Eisende partij heeft gesteld dat gedaagde partij gedurende de totale looptijd van de overeenkomst een korting heeft genoten van € 209,58 en dat – naar de kantonrechter begrijpt – daarmee het onredelijk bezwarend karakter van de bedingen waarop een beroep is gedaan, is weggenomen. Dit betoog wordt verworpen, nu het verstrekken van diverse kortingen aan de consument gedurende de looptijd van de overeenkomst niet aan de consument mag worden tegengeworpen in die zin dat deze geen of minder bescherming als consument toekomt in het geval de overeenkomst door ontbinding eerder eindigt. Telecomproviders zijn immers op dit soort situaties ingespeeld en hebben daar – naar mag worden aangenomen – rekening mee gehouden bij het aanbieden van hun producten aan de consument. Bovendien heeft de consument in veel gevallen, juist door het vroegtijdige einde van de overeenkomst, niet de volledige korting genoten.
Gelet op het voorgaande zal de kantonrechter de bepalingen uit de algemene voorwaarden waarop een beroep wordt gedaan, vernietigen. Dit brengt mee dat de vordering, voor zover deze is gegrond op de artikelen 5.3. en 5.5. van de algemene voorwaarden, zal worden afgewezen.

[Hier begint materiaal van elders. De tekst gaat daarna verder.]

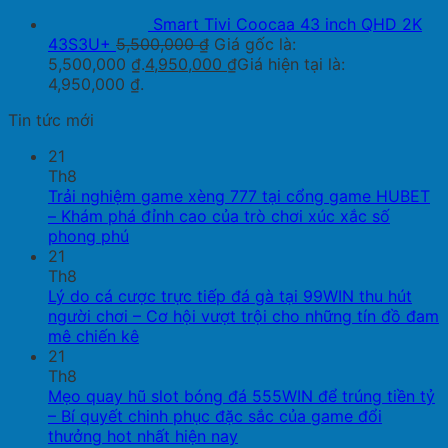
Smart Tivi Coocaa 43 inch QHD 2K
43S3U+
5,500,000
₫
Giá gốc là:
5,500,000 ₫.
4,950,000
₫
Giá hiện tại là:
4,950,000 ₫.
Tin tức mới
21
Th8
Trải nghiệm game xèng 777 tại cổng game HUBET
– Khám phá đỉnh cao của trò chơi xúc xắc số
phong phú
21
Th8
Lý do cá cược trực tiếp đá gà tại 99WIN thu hút
người chơi – Cơ hội vượt trội cho những tín đồ đam
mê chiến kê
21
Th8
Mẹo quay hũ slot bóng đá 555WIN để trúng tiền tỷ
– Bí quyết chinh phục đặc sắc của game đổi
thưởng hot nhất hiện nay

Dit laat onverlet dat eisende partij op grond van artikel 6:277 lid 1 jo 6:96 lid 1 BW aanspraak kan maken op vergoeding van de schade. Ook bij het bepalen van deze schade zal eerst de toestelcomponent uit de resterende termijnen moeten worden gefilterd, voordat de schade vastgesteld kan worden. Uit de factuur van 4 juli 2013 valt op te maken dat er een bedrag van € 52,62 exclusief btw aan schadevergoeding in rekening is gebracht. Eisende partij heeft gesteld dat deze schade betrekking heeft op 1 resterende abonnementstermijn.

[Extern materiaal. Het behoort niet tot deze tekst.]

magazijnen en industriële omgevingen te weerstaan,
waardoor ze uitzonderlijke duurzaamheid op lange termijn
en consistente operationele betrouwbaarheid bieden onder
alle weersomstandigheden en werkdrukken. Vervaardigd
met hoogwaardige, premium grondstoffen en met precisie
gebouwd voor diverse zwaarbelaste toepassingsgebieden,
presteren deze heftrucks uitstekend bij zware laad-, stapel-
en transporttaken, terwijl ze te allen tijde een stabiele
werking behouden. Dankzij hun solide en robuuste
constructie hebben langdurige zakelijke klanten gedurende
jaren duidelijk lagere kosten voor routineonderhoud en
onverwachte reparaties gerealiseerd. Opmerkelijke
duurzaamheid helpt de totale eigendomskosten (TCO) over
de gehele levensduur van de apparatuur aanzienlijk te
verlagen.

Nu, zoals hiervoor is overwogen, een percentage van 26,73% van de abonnementstermijnen ziet op het toestelgedeelte, dient dit percentage in mindering te strekken op de resterende abonnementskosten. Er resteert dan een bedrag van € 38,55 exclusief btw. Conform het Rapport Ambtshalve Toetsing II zal de door eisende partij gestelde schade worden geschat op de helft van de resterende abonnementstermijnen (verminderd met het toestelgedeelte) exclusief btw, derhalve op een bedrag van € 19,28. Dit bedrag zal worden toegewezen.
Slotsom
Het voorgaande brengt mee dat aan hoofdsom zal worden toegewezen een bedrag van
€ 425,72 (namelijk € 406,44 aan abonnementstermijnen vóór beëindiging van de overeenkomst en € 19,28 aan schadevergoeding). De buitengerechtelijke incassokosten zullen worden toegewezen over de toewijsbare hoofdsom, en bedragen dan ook een bedrag van € 63,86. Op het totaal van die bedragen strekt in mindering het reeds door gedaagde partij betaalde bedrag van € 296,00. In totaal zal derhalve een bedrag van € 193,58 worden toegewezen.
De gevorderde rente zal als onweersproken worden toegewezen als hierna vermeld.
Gedaagde partij zal als de overwegend in het ongelijk gestelde partij worden veroordeeld in de kosten van deze procedure. Gelet op de uitkomst van deze procedure, dient een deel van het salaris voor rekening van eisende partij te blijven.

Beslissing

De kantonrechter:
- veroordeelt gedaagde partij om tegen behoorlijk bewijs van kwijting aan eisende partij te voldoen een bedrag van € 193,58, te vermeerderen met de wettelijke rente over een bedrag van € 193,58 vanaf de dag van verschuldigdheid tot de dag van algehele voldoening;
- veroordeelt gedaagde partij in de kosten van deze procedure, tot op heden aan de zijde van eisende partij vastgesteld op € 224,15 waarvan € 30,00 als het aan de gemachtigde van eisende partij toekomende salaris;
- verklaart dit vonnis tot zover uitvoerbaar bij voorraad;
- wijst af hetgeen meer of anders is gevorderd.
Dit vonnis is gewezen door kantonrechter mr. E.A.W. Schippers en uitgesproken ter openbare terechtzitting van 29 september 2016.